Targeted Measures for MNE Groups: These measures, targeting MNE groups with annual revenues exceeding SG$1.1 billion, aim to retain tax revenue domestically and adhere to the standards set by BEPS 2.0’s Pillar 2.
Review of Undertaxed Profits Rule: The framework’s undertaxed profits rule will be reviewed for future implementation to ensure comprehensive tax reforms in line with global standards.
Global Implementation and Singapore’s Commitment: Singapore’s commitment to implement corporate tax changes under Pillar 2 of BEPS 2.0 was first announced in Budget 2023. Since then, several jurisdictions have made moves to implement tax changes related to Pillar 2. These include markets such as the European Union, the United Kingdom, Switzerland, Japan, and South Korea, which are implementing Pillar 2 rules from this year, while Hong Kong and Malaysia have announced plans to do so from 2025.
What Changes Can We Expect from Singapore Budget 2024?

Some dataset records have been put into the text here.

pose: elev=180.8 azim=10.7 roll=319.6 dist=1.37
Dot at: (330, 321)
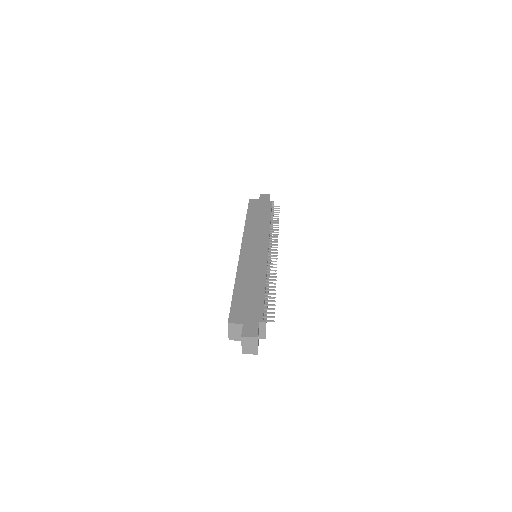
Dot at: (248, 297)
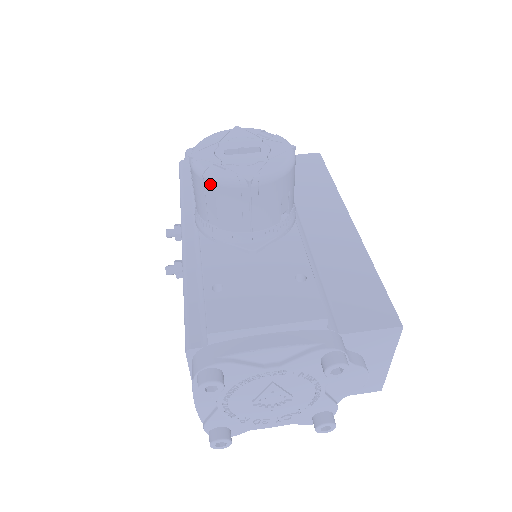
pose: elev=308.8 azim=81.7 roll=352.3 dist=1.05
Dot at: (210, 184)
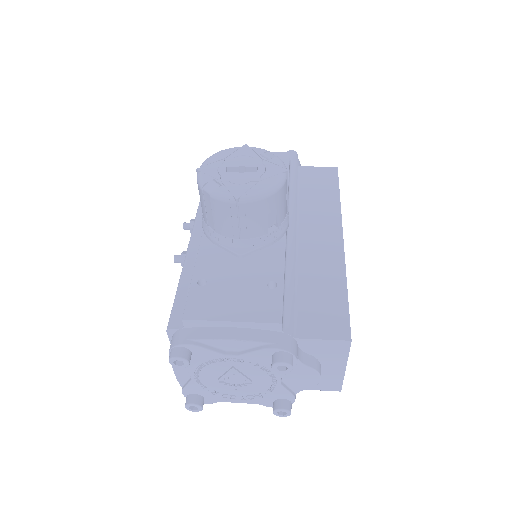
Dot at: (207, 196)
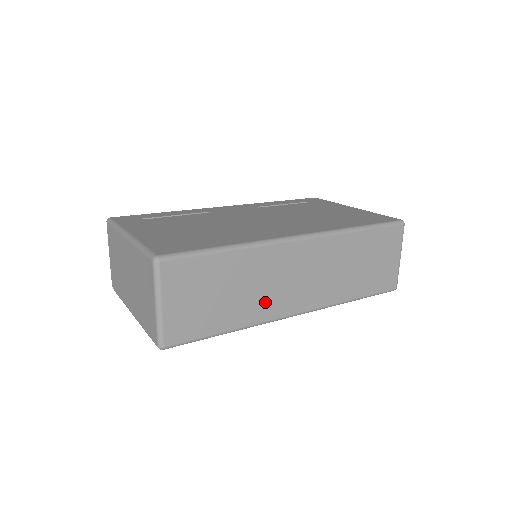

Singapore Budget 2024 brings forth a comprehensive array of changes aimed at fostering economic resilience, empowering the workforce, and promoting sustainability. With initiatives targeting various sectors, businesses can anticipate a supportive environment conducive to growth and innovation. From corporate tax reforms to enhancements in enterprise financing and workforce development, these changes signal Singapore’s commitment to staying ahead in an ever-evolving global landscape. By embracing these transformations, businesses can position themselves to thrive in the post-pandemic era while contributing to Singapore’s continued prosperity and success.